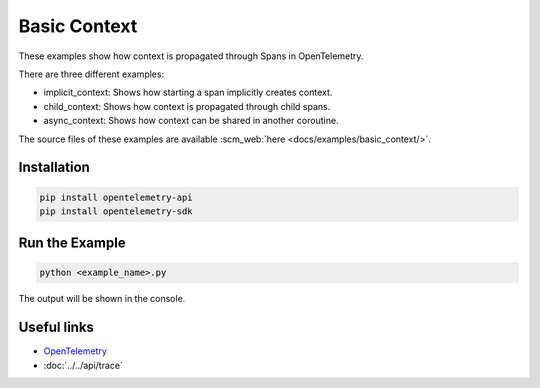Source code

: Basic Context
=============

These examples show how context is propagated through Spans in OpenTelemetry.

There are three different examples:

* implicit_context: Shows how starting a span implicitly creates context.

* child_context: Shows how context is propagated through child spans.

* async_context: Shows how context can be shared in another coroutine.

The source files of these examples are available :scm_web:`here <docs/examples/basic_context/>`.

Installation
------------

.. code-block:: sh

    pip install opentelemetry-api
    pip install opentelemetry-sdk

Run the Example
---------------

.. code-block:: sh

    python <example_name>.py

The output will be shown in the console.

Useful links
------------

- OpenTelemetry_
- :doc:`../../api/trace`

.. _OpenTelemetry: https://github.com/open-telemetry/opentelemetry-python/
++++++
Return, word for word, the line containing "The output will be shown in the console." and all lines after it through the last line of the records, and nothing else.

The output will be shown in the console.

Useful links
------------

- OpenTelemetry_
- :doc:`../../api/trace`

.. _OpenTelemetry: https://github.com/open-telemetry/opentelemetry-python/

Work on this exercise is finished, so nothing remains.